L’ONEm demandait la condamnation de M. H. au remboursement des allocations indûment perçues.
Le jugement du tribunal
Le tribunal, statuant par jugement du 24 novembre 2020, a débouté M. H. de son action contre Actiris, a annulé la décision de l’ONEm et a condamné celui-ci et la CAPAC au paiement de dommages et intérêts correspondant au montant de l’indu, à concurrence de ¼ pour le premier et ¾ pour la seconde.
L’ONEm a formé un appel principal contre M. H. mais il se déduit des termes de la requête qu’il entendait également appeler à la cause Actiris et la CAPAC.
L’arrêt de la cour
L’arrêt décide que ces parties sont en cause devant le juge d’appel et que l’appel incident du chômeur contre ces parties est recevable. Il a été formé dans ses premières conclusions, déposées avec un retard de deux jours après le premier délai mais avant le délai ultérieur et sans la moindre déloyauté procédurale. Il cite à cet égard notamment l’arrêt de la Cour de cassation du 17 novembre 2023 (Cass., 17 novembre 2023, C.23.0084.F) et les conclusions de l’avocat général MORMONT (sur Juportal).

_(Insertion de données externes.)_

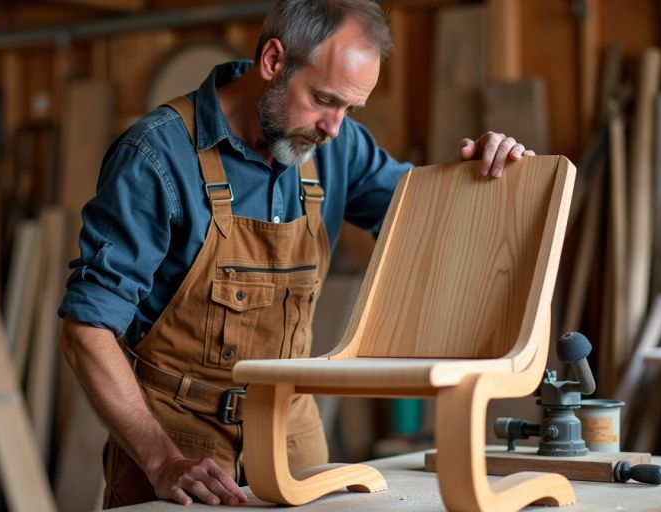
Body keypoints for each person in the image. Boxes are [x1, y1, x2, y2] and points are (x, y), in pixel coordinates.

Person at [57, 0, 534, 507]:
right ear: (273, 61)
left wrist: (488, 174)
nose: (334, 126)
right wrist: (160, 460)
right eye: (324, 99)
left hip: (293, 436)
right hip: (180, 441)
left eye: (351, 109)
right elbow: (87, 329)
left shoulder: (338, 145)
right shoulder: (156, 157)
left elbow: (433, 224)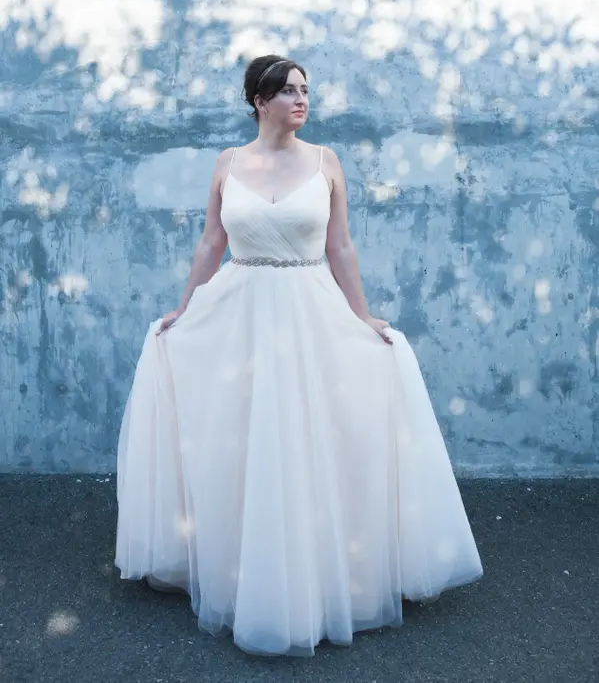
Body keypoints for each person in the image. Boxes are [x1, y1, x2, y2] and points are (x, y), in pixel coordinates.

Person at [115, 55, 483, 657]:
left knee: (316, 435)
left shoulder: (325, 161)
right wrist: (185, 307)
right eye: (287, 91)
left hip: (310, 306)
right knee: (243, 436)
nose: (300, 99)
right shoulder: (228, 164)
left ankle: (325, 575)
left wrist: (361, 317)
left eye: (305, 90)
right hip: (240, 308)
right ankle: (244, 571)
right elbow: (212, 241)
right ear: (258, 101)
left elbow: (340, 245)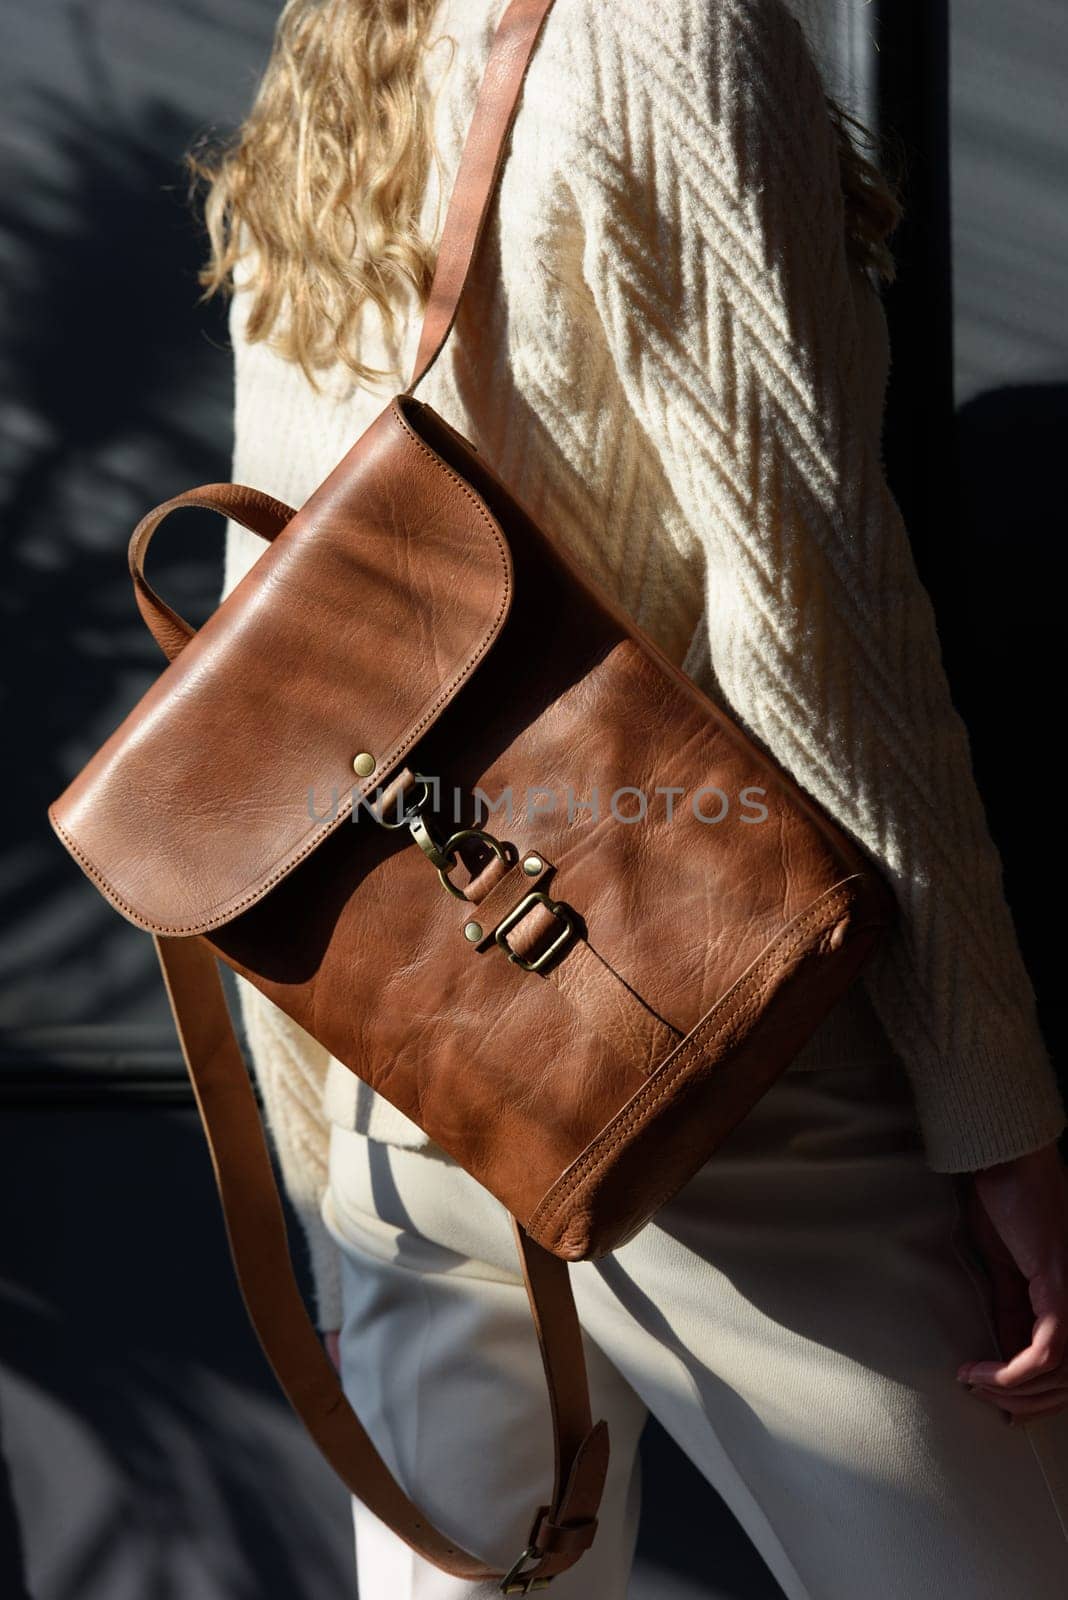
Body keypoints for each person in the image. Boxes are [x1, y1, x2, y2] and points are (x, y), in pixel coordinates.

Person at [194, 1, 1068, 1593]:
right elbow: (815, 620)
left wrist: (328, 1160)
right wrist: (993, 1104)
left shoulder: (345, 48)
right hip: (706, 1060)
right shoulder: (668, 27)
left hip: (414, 1065)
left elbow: (270, 637)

L’appel de la CAPAC est par contre irrecevable. Cet organisme n’a pas interjeté appel principal dans le mois de la notification du jugement et ne peut être qualifié de partie intimée puisqu’aucune partie en cause ne formule en degré d’appel de prétentions contre lui. L’arrêt rappelle que la sanction de la déchéance prévue à l’article 860 du Code judiciaire est d’ordre public (avec renvoi à Cass., 12 février 2021, C.20.0086.N ; Cass., 19 mai 2016, C.14.0301.N).
L’appel incident du chômeur contre Actiris est déclaré non fondé.
Ayant déjà obtenu une dispense pour suivre des études supérieures, il ne pouvait plus en obtenir. Le fait que cet organisme n’ait pas notifié sa décision par recommandé n’est pas une faute, l’article 16 de la loi du 11 avril 1995 visant à instituer la Charte de l’assuré social prévoyant qu’en règle les décisions sont notifiées par lettre ordinaire ou par la remise d’un écrit. A supposer que M. H. ne l’ait pas reçue, il lui appartenait de se renseigner sur le sort réservé à sa demande de dispense.
La cour du travail examine ensuite l’appel de l’ONEm contre M. H. et l’appel de ce dernier contre cet organisme.
Elle décide que l’article 17 de la loi du 11 avril 1995 n’est pas applicable, la cause ne visant pas à la rectification d’une décision erronée en raison d’une erreur de droit ou matérielle de l’ONEm. L’arrêt cite la décision de la Cour de cassation du 29 mai 2017 (Cass., 29 mai 2017, S.15.0131.F).
La thèse de M. H. est en effet que le contrôle de l’ONEm est tardif, ce qui peut seulement engager la responsabilité civile de cet organisme. Sa décision ne doit donc pas être annulée.
Concernant cette responsabilité, l’arrêt retient que dès fin janvier 2019 l’ONEm savait que le chômeur poursuivait des études malgré le refus de dispense.
En agissant tardivement en récupération, l’ONEm a commis une faute qui a contribué à l’accroissement de la dette et le chômeur a perdu l’opportunité de solliciter l’aide du CPAS, ce dont le tribunal a tenu compte dans l’évaluation du dommage.
M. H. a aussi commis une faute car il était clairement indiqué sur le formulaire DV13 de demande de dispense qu’il devait attendre l’octroi de celle-ci avant de commencer ses études et ce n’était pas la première fois qu’il sollicitait une dispense.
Sur la détermination du dommage, la CAPAC a été définitivement condamnée par le tribunal à lui payer des dommages et intérêts correspondant à ¾ de l’indu. Le remboursement à l’ONEm s’élève donc à 1.715,98 €. Compte tenu des torts partagés l’arrêt condamne cet organisme à lui payer 1.000€ ex aequo et bono, à compenser avec l’indu à rembourser.
La sanction d’exclusion de 8 semaines est remplacée par un avertissement.
Intérêt de la décision
Cet arrêt illustre la place croissante qu’occupe le droit judiciaire dans les procédures en la matière vu les mises en cause d’autres parties que le chômeur et l’ONEm – et ce particulièrement pour ce qui est de la recevabilité des appels.